- Directed by: David Selman
- Written by: Ford Beebe
- Produced by: Harry Decker
- Starring: Tim McCoy Robert Allen Geneva Mitchell Ward Bond
- Cinematography: George Meehan
- Edited by: Al Clark
- Production company: Columbia Pictures
- Release date: April 18, 1935 (US);
- Running time: 58 minutes
- Country: United States
- Language: English

= Fighting Shadows =

1935 film by David Selman

Fighting Shadows is a 1935 American Western film directed by David Selman from a screenplay by Ford Beebe, which stars Tim McCoy, Robert Allen, Geneva Mitchell, and Ward Bond. It was McCoy's sixth film in a series of pictures for Columbia Pictures.

==Plot==
Tim O'Hara is a Canadian Mountie who has been sent into the Indian Territory to investigate claims of a gang of bandits who are terrorizing the local trappers. Being from the area, he looks up an old friend, Hank Bascom, who tells him that a local merchant, Stalkey, has been acting as a middleman for the bandits. When he goes to talk with Stalkey, O'Hara finds his old nemesis, Brad Harrison, already at the store trying to get Stalkey to talk. O'Hara had been in love with Harrison's sister, Martha, but had left the area when he and Harrison had gotten into a heated argument after Harrison had falsely accused O'Hara of stealing from him.

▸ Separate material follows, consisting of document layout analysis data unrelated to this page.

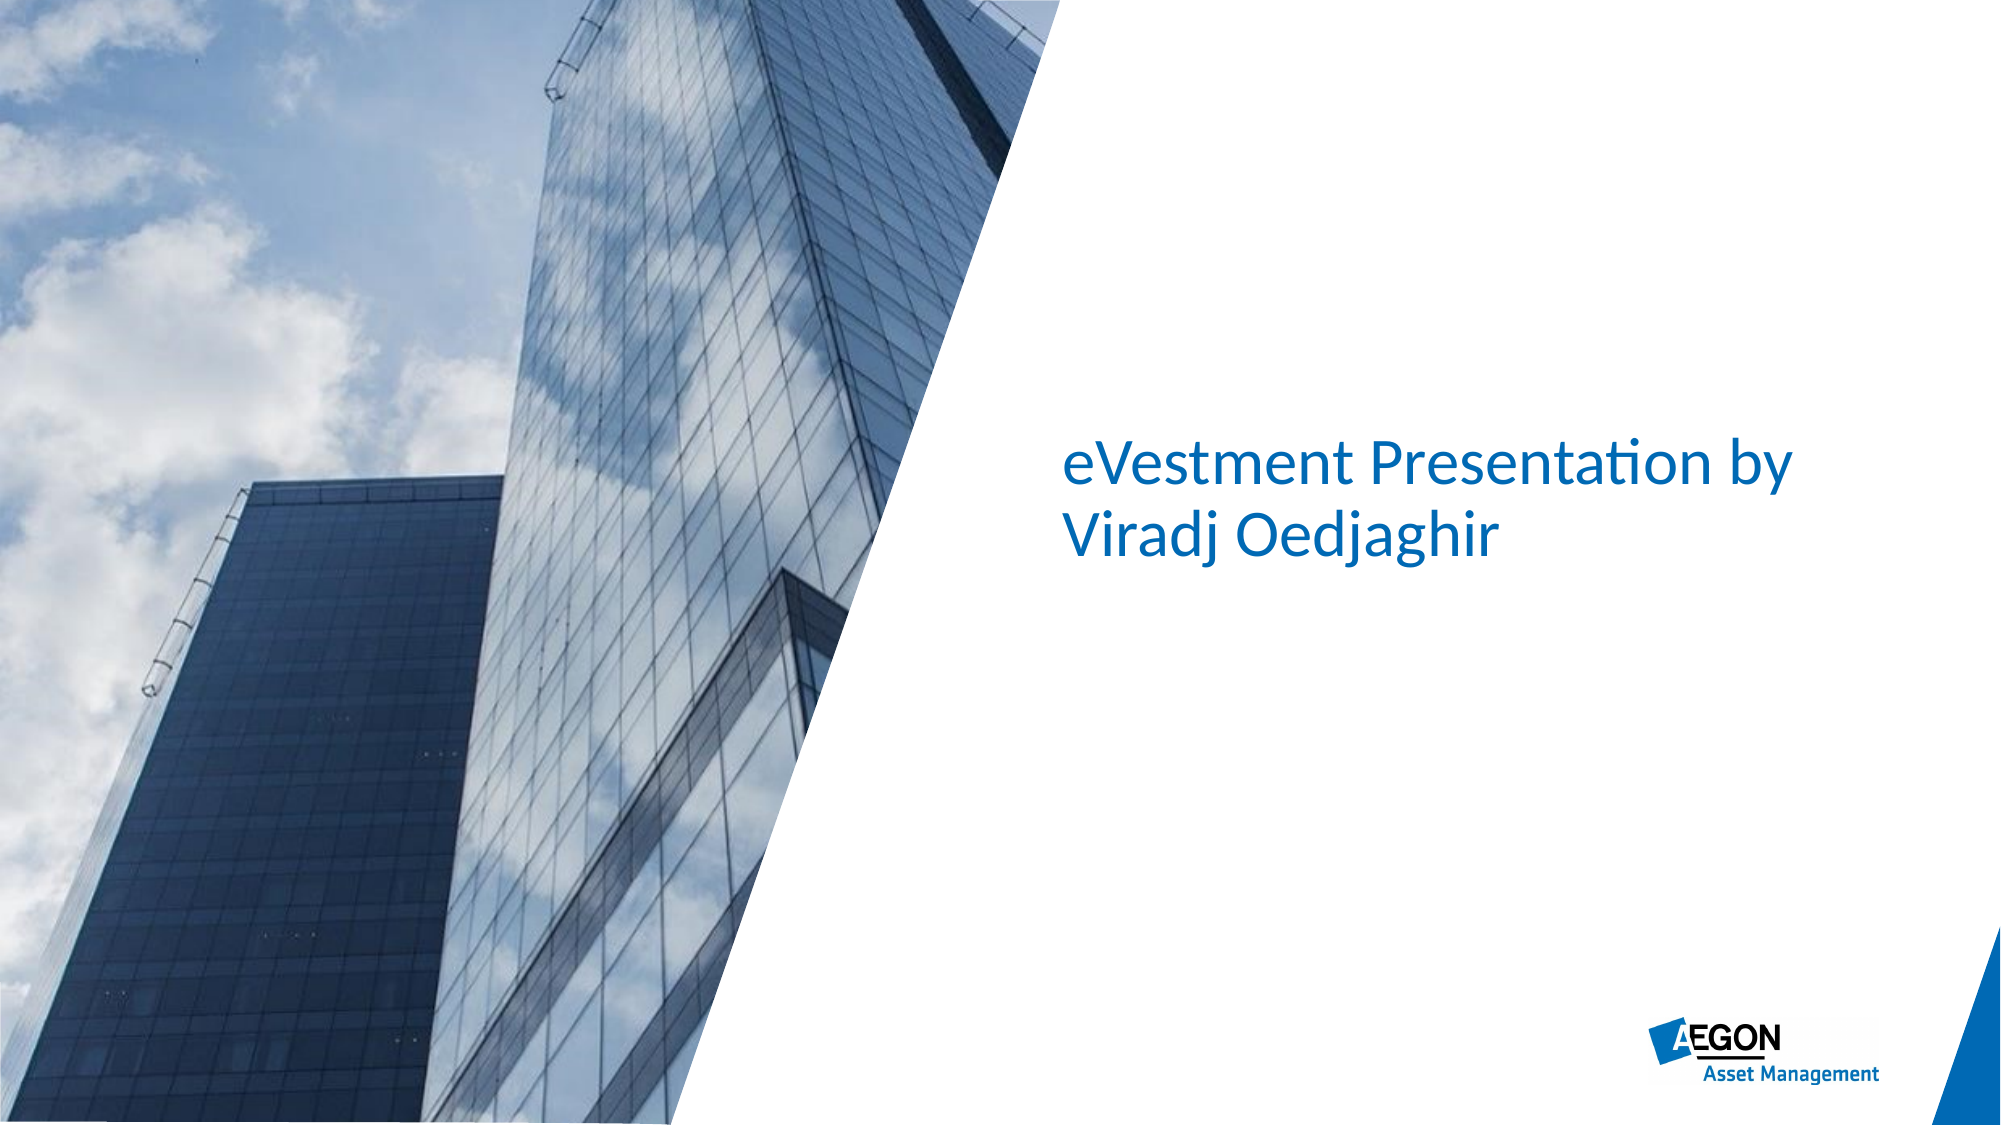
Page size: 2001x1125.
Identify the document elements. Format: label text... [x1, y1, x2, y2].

title eVestment Presentation by Viradj Oedjaghir [1062, 427, 1928, 575]
picture [0, 0, 1060, 1125]
picture [1648, 1017, 1879, 1085]
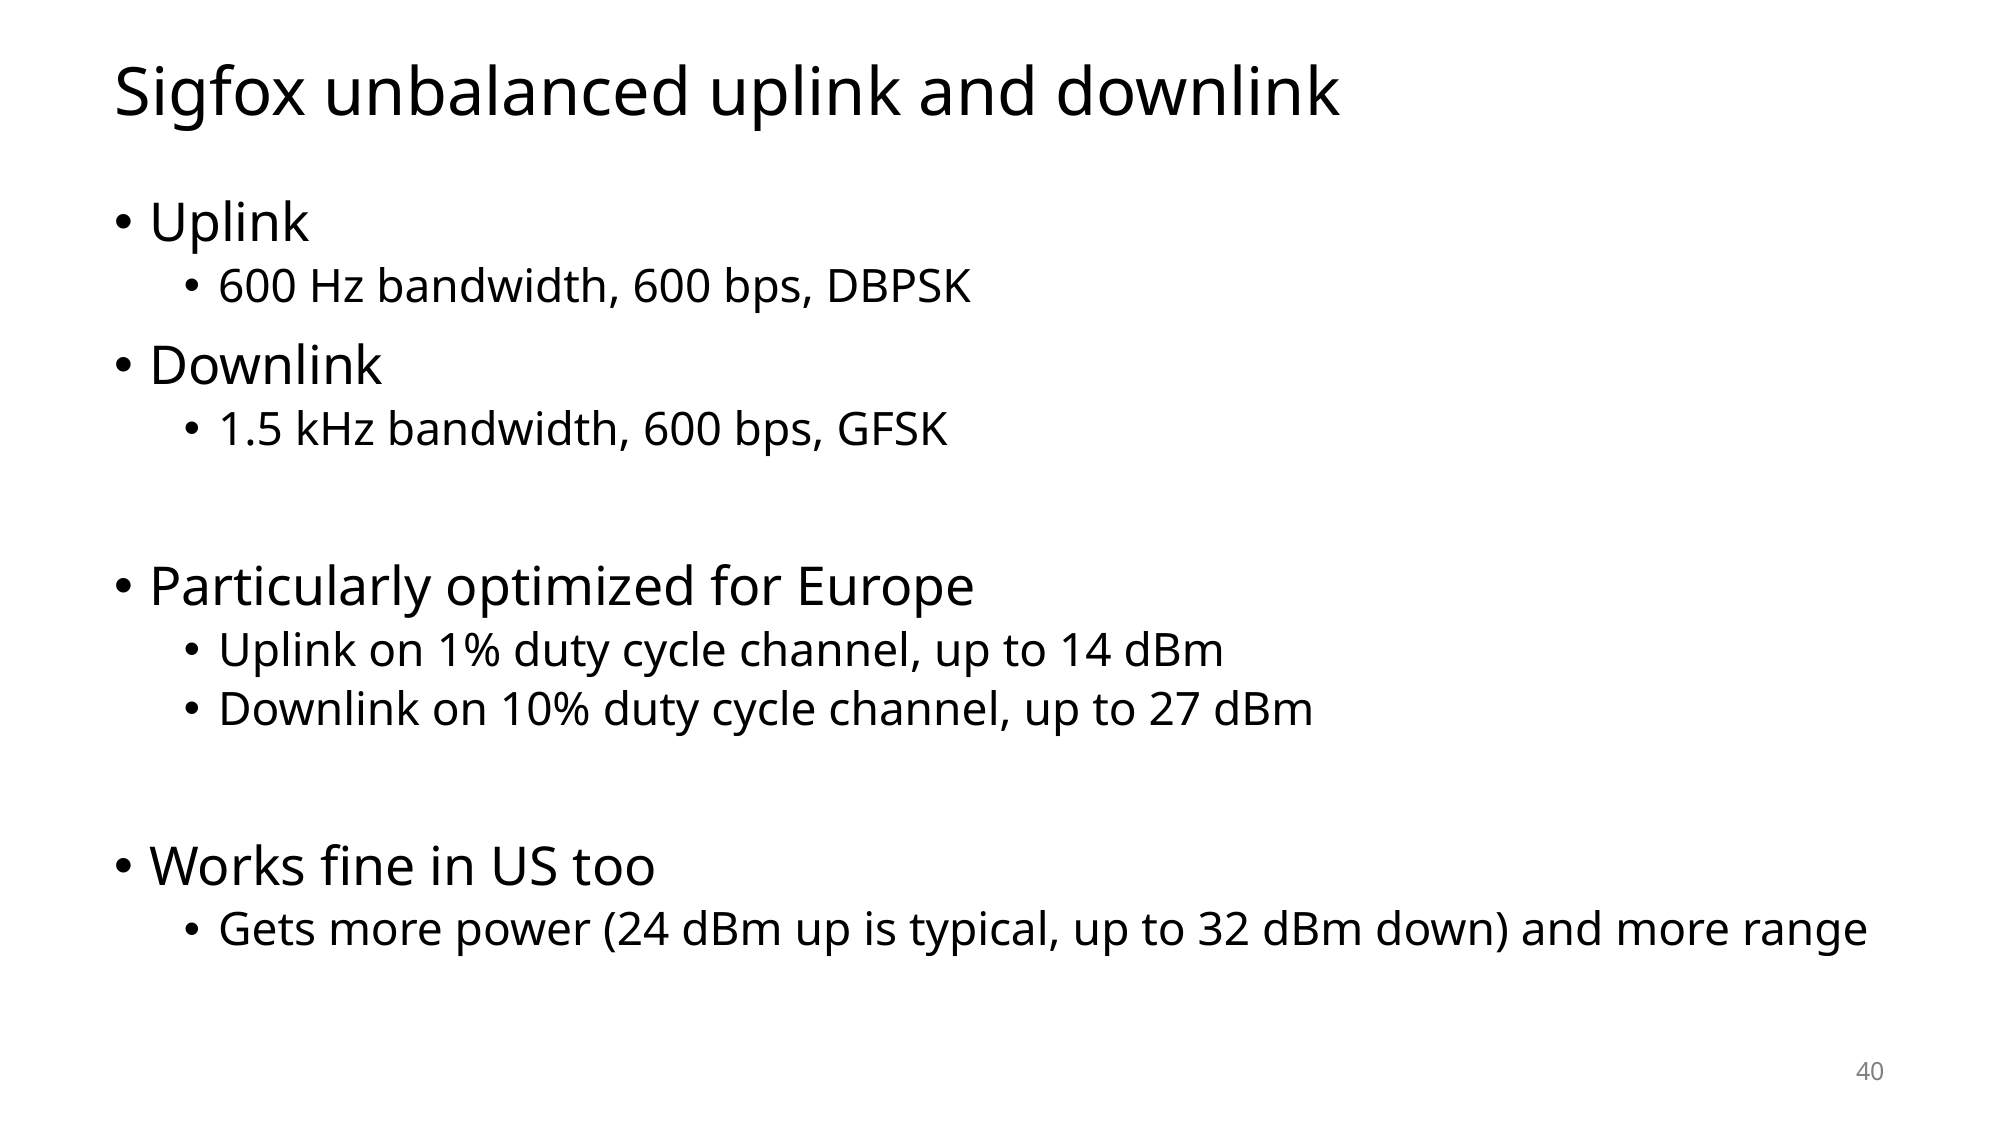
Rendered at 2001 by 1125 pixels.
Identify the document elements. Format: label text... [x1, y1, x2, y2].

title Sigfox unbalanced uplink and downlink [99, 37, 1900, 150]
slide_number 40 [1749, 1042, 1900, 1103]
list Uplink 600 Hz bandwidth, 600 bps, DBPSK Downlink 1.5 kHz bandwidth, 600 bps, GFSK Particularly optimized for Europe Uplink on 1% duty cycle channel, up to 14 dBm Downlink on 10% duty cycle channel, up to 27 dBm Works fine in US too Gets more power (24 dBm up is typical, up to 32 dBm down) and more range [99, 187, 1900, 1013]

Now, O'Hara tells Harrison to stay out of his way, and as he is beginning to arrest Stalkey, O'Hara is shot at by Randall, a member of the bandit gang. O'Hara pursues Randall, but the bandit escapes. Later, Randall's body is discovered, and Harrison accuses O'Hara of murdering him. To gain the trust of Stalkey, Harrison tells him to go to his cabin to hide out. O'Hara asks Harrison for his help in tracking the gang down, but he refuses. Leaving Harrison, O'Hara goes back to Stalkey's store, where he discovers a cache of stolen furs. Harrison arrives shortly after, and the two men get into a fight, resulting in O'Hara being knocked unconscious. Harrison takes the furs and hides them. Then goes to Stalkey and tells him that O'Hara found them and took them.

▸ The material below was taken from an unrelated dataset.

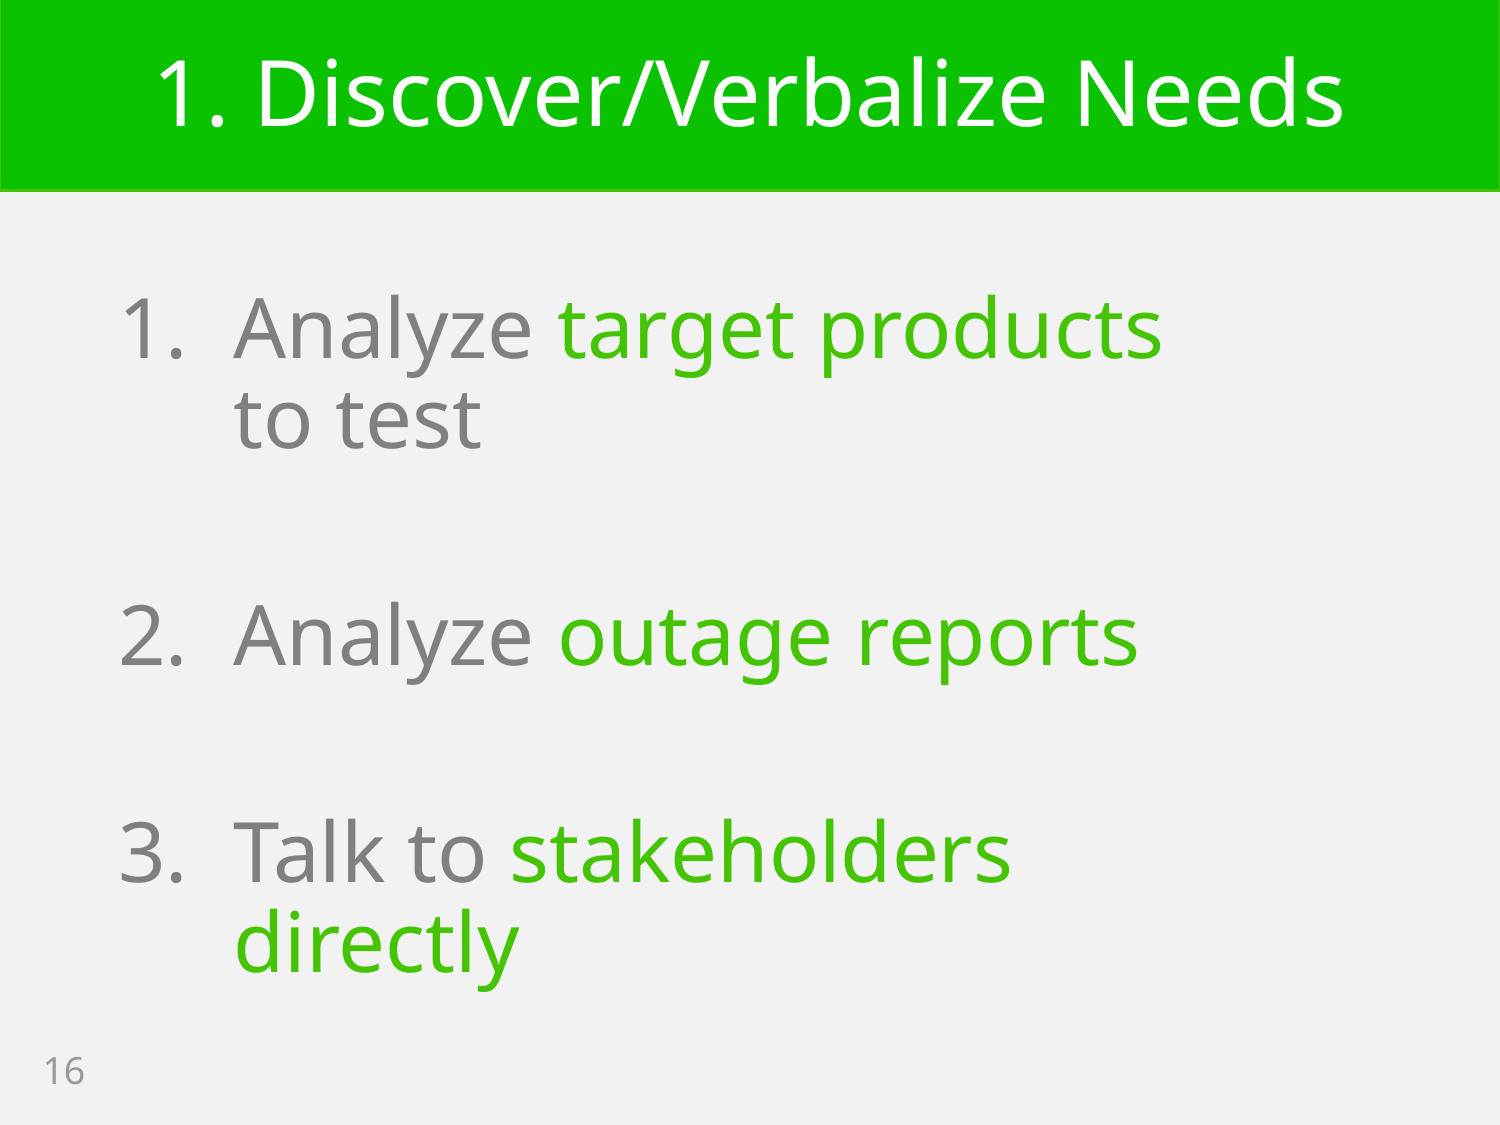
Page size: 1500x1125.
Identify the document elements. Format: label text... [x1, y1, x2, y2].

Another Mountie, Bob Rutledge, arrives to relieve O'Hara of his duties. After O'Hara refuses to arrest Harrison, who evidence is now pointing to as the gang's leader, Rutledge has O'Hara locked up. When Rutledge goes after Harrison, he is knocked out by Stalkey, but Harrison intervenes and takes the Mountie back to town, rather than letting Stalkey have him killed.

Back in town, Hascom has helped O'Hara to escape, and when Harrison arrives the two men fight. The fight is stopped, however, when Stalkey and the rest of his gang show up and demand that O'Hara turn over the stolen furs. It is revealed that Harrison was not a member of the gang, instead he was trying to get into Stalkey's good graces in order to uncover their identities. O'Hara and Harrison team up, and with several others apprehend the gang.

==Cast==
- Tim McCoy as Tim O'Hara
- Robert Allen as Bob Rutledge
- Geneva Mitchell as Martha Harrison
- Ward Bond as Brad Harrison
- Si Jenks as Hank Bascom
- Otto Hoffman as Stalkey
- James Mason as Horn
- Bud Osborne as Randall
- Edward LeSaint as Duncan (as Edward Le Saint)
- Richard Alexander as Maddigan
- Allan Sears as Gavin
- Walter Shumway as Jones
- Jess Caven as Hawkins
- Fred Malatesta as Dusquesne
- Ethan Laidlaw as Brannon
- Howard C. Hickman as Inspector Rutledge
- George C. Pearce as Father O'Donovan
- Charles E. Brinley as Lakue
- Jack Mower as Orderly
- Rhody Hathaway as Woodsman
- Steve Clark as Woodsman
- Monte Carter as Trapper
- Robert Wilber as Trapper

(Cast list as per AFI database)

==Production==
The film was originally titled Guns of the Law, but the title was changed in February 1935. The Legion of Decency gave the picture a Class A rating, meaning that the picture was suitable for the entire family. It was the sixth picture in a series of films which McCoy was making for Columbia Pictures. The picture wrapped production the final week of March 1935.

==Reception==
The Film Daily gave the film a positive review, "Corking Western provides lots of sock action in suspenseful yarn." The felt the film was excellently acted, directed, produced and filmed. Motion Picture Daily also gave the film a good review. While they felt the plot was a bit worn, they felt it was suspenseful, holding the audience's attention. They especially complimented the cinematography of George Meehan.